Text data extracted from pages
%%

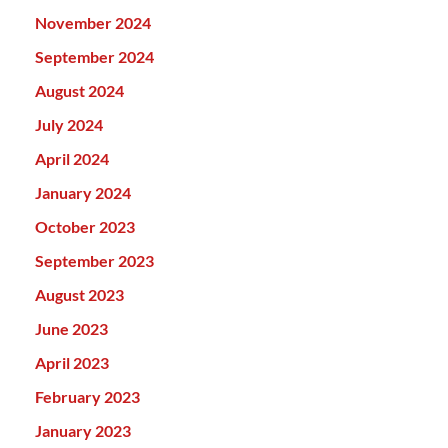
November 2024
September 2024
August 2024
July 2024
April 2024
January 2024
October 2023
September 2023
August 2023
June 2023
April 2023
February 2023
January 2023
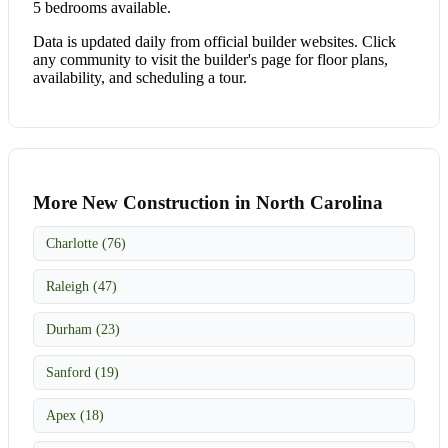
5 bedrooms available.
Data is updated daily from official builder websites. Click
any community to visit the builder's page for floor plans,
availability, and scheduling a tour.
More New Construction in North Carolina
Charlotte (76)
Raleigh (47)
Durham (23)
Sanford (19)
Apex (18)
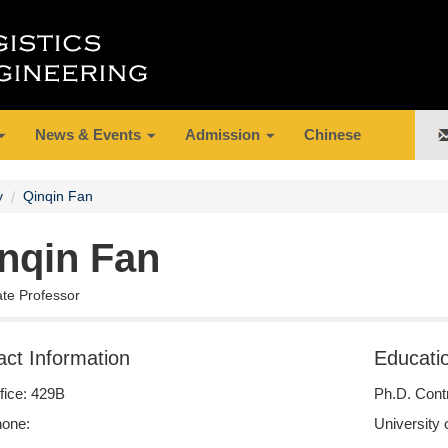
News & Events
Admission
Chinese
y
Qinqin Fan
nqin Fan
ate Professor
act Information
Educati
fice: 429B
Ph.D. Cont
one:
University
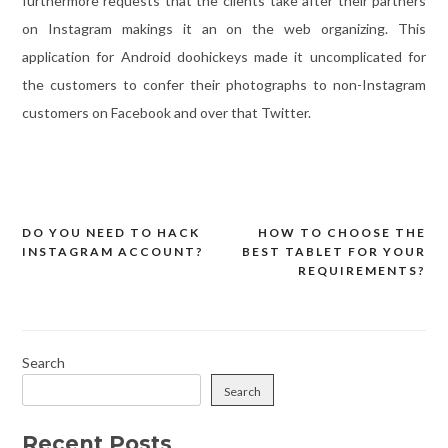
furthermore requests that the clients take after their partners
on Instagram makings it an on the web organizing. This
application for Android doohickeys made it uncomplicated for
the customers to confer their photographs to non-Instagram
customers on Facebook and over that Twitter.
DO YOU NEED TO HACK
HOW TO CHOOSE THE
Post
INSTAGRAM ACCOUNT?
BEST TABLET FOR YOUR
navigation
REQUIREMENTS?
Search
Search
Recent Posts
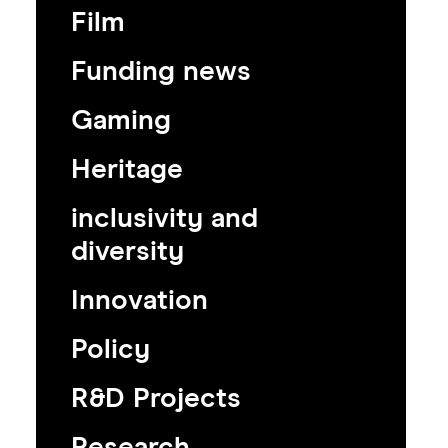
Film
Funding news
Gaming
Heritage
inclusivity and
diversity
Innovation
Policy
R&D Projects
Research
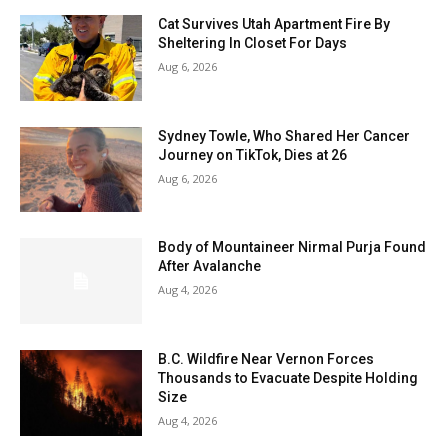
Cat Survives Utah Apartment Fire By
Sheltering In Closet For Days
Aug 6, 2026
Sydney Towle, Who Shared Her Cancer
Journey on TikTok, Dies at 26
Aug 6, 2026
Body of Mountaineer Nirmal Purja Found
After Avalanche
Aug 4, 2026
B.C. Wildfire Near Vernon Forces
Thousands to Evacuate Despite Holding
Size
Aug 4, 2026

%%

### Work instruction:
Locate every line in the records above that contains the word "customers", and copy each of those lines.

### Exercise result:
the customers to confer their photographs to non-Instagram
customers on Facebook and over that Twitter.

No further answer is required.